Organizing and Preserving Your Heirloom Documents by Katherine Scott Sturdevant (Betterway Books). The easy-to-follow guidelines and ideas for preserving your family papers in this new book will help you begin creating a documentary volume.
Preserving Your Family Photographs by Maureen A. Taylor (Betterway Books). Organize and display your precious family photographs so that friends and loved ones can enjoy them for years to come.
Producing a Quality Family History by Patricia Law Hatcher (Ancestry). In print since 1996, this is a classic guide for writing and publishing a family history. This guide will show you how to fully document facts and relationships, how to seek information beyond the basic genealogical records, and how to include illustrations and photographs in your family history publication.

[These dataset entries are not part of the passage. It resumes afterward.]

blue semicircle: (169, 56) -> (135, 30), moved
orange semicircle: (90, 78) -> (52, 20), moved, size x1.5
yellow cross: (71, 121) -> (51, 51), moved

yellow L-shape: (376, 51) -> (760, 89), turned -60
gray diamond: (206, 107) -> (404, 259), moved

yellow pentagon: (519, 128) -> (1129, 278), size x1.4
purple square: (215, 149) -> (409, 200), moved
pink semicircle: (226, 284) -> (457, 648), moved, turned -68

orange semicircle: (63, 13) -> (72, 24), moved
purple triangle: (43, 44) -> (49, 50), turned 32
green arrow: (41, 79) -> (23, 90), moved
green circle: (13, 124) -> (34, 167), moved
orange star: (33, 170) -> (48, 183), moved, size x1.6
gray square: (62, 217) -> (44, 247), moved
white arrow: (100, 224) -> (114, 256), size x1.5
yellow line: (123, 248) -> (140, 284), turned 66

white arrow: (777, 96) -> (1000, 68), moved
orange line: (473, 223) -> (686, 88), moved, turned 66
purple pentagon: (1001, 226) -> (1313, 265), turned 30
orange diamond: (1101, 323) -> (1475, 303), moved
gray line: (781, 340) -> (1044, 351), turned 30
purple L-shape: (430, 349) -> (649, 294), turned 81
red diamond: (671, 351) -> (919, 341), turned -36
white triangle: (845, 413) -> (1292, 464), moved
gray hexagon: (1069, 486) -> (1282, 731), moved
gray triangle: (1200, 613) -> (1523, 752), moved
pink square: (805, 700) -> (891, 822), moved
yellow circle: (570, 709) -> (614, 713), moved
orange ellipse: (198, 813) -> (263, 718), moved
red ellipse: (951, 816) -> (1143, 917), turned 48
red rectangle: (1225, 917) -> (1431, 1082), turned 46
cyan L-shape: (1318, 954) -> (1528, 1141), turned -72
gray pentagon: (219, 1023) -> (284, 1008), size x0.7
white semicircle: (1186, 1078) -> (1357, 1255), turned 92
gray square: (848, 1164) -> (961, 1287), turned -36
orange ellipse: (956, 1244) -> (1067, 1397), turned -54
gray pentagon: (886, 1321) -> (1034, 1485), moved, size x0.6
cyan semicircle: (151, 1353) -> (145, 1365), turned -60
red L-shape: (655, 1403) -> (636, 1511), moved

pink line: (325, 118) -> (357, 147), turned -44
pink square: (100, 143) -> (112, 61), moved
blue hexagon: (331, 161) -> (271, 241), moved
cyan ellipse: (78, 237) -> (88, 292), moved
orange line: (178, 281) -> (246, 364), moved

Remember Me? A Guide to Organizing the Experiences of Your Life and Writing an Autobiography That Will Be Cherished for Generations (book and kit) by Robert Max (Remember Me?, $89.95). This boxed kit will help motivate you to record your life story. It includes a three-ring portfolio, acetate sleeves, index cards, personal philosophy stationery, “Stages of Life” stationery and an easy-to-follow guide to writing your autobiography. It’s a great gift idea for getting Grandpa and Grandma to put their lives on paper.
The Story of a Lifetime: A Keepsake of Personal Memories by Pamela and Stephen Pavuk (Tri-Angel Publishers). Questions to help get those stories down with room enough to record the answers.
Uncovering Your Ancestry Through Family Photographs by Maureen A. Taylor (Betterway Books). Unlock the hidden historical clues in your old family photos. Learn how to identify the people in your pictures, date images, locate additional photographs and document the information you’ve discovered.
Windows on the Past: Identifying, Dating, and Preserving Photographs by Diane VanSkiver Gagel (Heritage Books). Besides showing you how to care for your precious family photographs, Windows on the Past helps you date photographs through the use of illustrative examples and by analyzing your ancestors’ clothing and the photographer’s props.
Writing Family Histories and Memoirs by Kirk Polking (Betterway Books). A family history is a valuable treasure you can leave your family. Simplify the writing process with strategies that help you define your approach, get started, choose topics, select a style and develop a schedule.
Family medical history
Past Imperfect: How Tracing Your Family Medical History Can Save Your Life by Carol Daus (Santa Monica Press). Takes you step by step through tracing your family medical history, including resources for more information on inheritable conditions.
Many of these titles are also available in ebook format, including for Kindle and Nook.